In humans the data shows that the representation can matter quite a lot (e.g. see here https://www.pnas.org/doi/10.1073/pnas.1621147114) and I wonder whether the number representation already (partially) solves the compositionality problem for the model?

I like your discussion about the potential for a holistic solve in LLMs - will need to think more about this!

@achterbrain @adel yes we found that human error rates on our digit matrix problems were extremely similar to error rates on the standard visual RPM problems (figure 4 of the paper). I like this study from Duncan et al., but I think it’s not entirely conclusive about the key source of difficulty in RPM. In particular, the separated problems remove two sources of difficulty - object segmentation and correspondence finding. I believe the latter is more important.
@achterbrain @adel by ‘correspondence finding’, I mean the process of determining which elements go together to form a sub-problem.
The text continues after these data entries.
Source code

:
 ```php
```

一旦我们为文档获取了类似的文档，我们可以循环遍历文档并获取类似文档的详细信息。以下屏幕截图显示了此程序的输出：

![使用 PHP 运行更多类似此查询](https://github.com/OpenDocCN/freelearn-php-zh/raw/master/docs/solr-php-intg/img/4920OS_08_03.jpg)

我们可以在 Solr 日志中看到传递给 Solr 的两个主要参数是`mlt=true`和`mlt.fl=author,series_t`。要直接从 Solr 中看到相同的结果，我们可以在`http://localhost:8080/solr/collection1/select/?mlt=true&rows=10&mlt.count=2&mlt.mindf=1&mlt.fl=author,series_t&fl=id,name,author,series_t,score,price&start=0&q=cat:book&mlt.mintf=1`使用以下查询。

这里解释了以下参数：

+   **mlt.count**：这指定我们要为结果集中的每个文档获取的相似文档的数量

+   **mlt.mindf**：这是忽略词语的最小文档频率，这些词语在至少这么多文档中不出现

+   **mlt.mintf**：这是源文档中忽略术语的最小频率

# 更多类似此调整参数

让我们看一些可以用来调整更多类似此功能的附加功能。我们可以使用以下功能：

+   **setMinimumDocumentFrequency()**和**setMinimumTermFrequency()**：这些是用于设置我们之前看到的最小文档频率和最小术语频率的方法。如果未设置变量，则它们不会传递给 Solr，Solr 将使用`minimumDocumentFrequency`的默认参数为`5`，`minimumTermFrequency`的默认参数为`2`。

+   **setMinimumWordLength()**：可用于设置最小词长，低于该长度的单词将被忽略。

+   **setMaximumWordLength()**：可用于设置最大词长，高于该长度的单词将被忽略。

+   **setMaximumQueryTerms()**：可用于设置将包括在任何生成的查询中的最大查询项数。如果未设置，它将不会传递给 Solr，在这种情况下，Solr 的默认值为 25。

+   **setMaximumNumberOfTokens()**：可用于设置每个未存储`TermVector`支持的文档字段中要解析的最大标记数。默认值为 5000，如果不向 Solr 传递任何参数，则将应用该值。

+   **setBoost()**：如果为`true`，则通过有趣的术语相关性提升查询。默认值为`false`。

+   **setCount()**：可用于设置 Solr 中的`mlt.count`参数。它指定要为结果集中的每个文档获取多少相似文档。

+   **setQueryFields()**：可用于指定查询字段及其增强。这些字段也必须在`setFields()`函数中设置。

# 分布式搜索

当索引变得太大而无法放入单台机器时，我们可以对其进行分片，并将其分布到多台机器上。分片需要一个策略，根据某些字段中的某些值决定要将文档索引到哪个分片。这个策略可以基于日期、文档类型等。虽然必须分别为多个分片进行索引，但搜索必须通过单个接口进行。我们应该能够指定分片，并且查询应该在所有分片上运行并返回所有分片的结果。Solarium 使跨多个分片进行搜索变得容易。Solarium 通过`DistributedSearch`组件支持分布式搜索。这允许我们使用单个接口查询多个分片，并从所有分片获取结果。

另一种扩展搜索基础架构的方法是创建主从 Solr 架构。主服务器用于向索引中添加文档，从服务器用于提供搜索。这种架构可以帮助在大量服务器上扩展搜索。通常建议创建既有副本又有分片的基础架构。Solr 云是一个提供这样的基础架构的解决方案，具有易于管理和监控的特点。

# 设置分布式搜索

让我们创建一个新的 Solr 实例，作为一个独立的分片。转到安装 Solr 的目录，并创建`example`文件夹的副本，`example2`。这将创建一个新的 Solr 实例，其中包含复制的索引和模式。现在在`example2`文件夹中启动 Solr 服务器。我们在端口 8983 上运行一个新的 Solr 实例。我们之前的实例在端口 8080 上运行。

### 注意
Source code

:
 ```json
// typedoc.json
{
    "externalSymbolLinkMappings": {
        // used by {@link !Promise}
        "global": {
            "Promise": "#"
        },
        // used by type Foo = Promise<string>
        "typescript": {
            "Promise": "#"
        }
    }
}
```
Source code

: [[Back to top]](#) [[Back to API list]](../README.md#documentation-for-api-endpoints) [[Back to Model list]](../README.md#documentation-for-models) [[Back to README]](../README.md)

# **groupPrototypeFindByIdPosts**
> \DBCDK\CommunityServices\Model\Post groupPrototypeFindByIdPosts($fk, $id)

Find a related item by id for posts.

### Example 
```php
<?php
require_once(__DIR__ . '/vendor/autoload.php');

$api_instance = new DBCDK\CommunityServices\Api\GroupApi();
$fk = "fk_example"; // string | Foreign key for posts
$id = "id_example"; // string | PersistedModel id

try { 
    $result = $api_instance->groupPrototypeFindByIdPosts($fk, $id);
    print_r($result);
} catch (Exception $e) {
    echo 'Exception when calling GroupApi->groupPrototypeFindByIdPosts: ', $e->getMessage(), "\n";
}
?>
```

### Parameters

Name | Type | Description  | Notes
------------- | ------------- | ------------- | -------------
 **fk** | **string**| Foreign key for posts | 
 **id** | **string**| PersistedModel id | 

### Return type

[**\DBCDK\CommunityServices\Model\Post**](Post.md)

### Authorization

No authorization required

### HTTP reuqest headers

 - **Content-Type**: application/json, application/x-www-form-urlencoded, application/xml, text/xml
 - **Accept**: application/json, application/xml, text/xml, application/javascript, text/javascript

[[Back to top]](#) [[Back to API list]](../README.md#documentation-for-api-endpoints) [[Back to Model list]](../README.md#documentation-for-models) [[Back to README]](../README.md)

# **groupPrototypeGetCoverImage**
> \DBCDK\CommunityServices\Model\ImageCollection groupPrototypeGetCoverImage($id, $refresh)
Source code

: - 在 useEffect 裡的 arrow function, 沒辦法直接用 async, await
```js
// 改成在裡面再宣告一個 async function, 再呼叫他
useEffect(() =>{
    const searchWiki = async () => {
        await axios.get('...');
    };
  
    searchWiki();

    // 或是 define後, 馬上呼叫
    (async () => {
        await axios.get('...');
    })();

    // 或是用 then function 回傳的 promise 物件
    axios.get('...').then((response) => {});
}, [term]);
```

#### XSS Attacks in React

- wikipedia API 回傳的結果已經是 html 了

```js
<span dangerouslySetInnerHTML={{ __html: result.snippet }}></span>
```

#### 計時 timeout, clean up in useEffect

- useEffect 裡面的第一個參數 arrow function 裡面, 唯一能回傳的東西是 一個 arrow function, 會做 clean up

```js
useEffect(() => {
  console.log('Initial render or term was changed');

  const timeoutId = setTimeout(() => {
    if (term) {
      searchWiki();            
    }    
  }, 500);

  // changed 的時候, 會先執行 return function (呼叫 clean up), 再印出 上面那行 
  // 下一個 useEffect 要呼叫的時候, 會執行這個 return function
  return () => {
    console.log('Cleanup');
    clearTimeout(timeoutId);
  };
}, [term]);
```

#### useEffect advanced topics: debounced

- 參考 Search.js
Our task doesn’t require object segmentation, but it arguably does still require correspondence finding.
@taylorwwebb @adel Right, I see! That is a very interesting additional perspective, thank you for elaborating. I will go through your writing in more detail next week, as I find this very intriguing.
If there is anything related that came out after you put your work online and has hence not be referenced, I would be very interesting to hear about it - though I reckon not likely since it is very recent!
@achterbrain @adel nothing more for now, will probably post an update to the paper soon as we’ve also run a bunch of additional tests, will post here when that’s ready.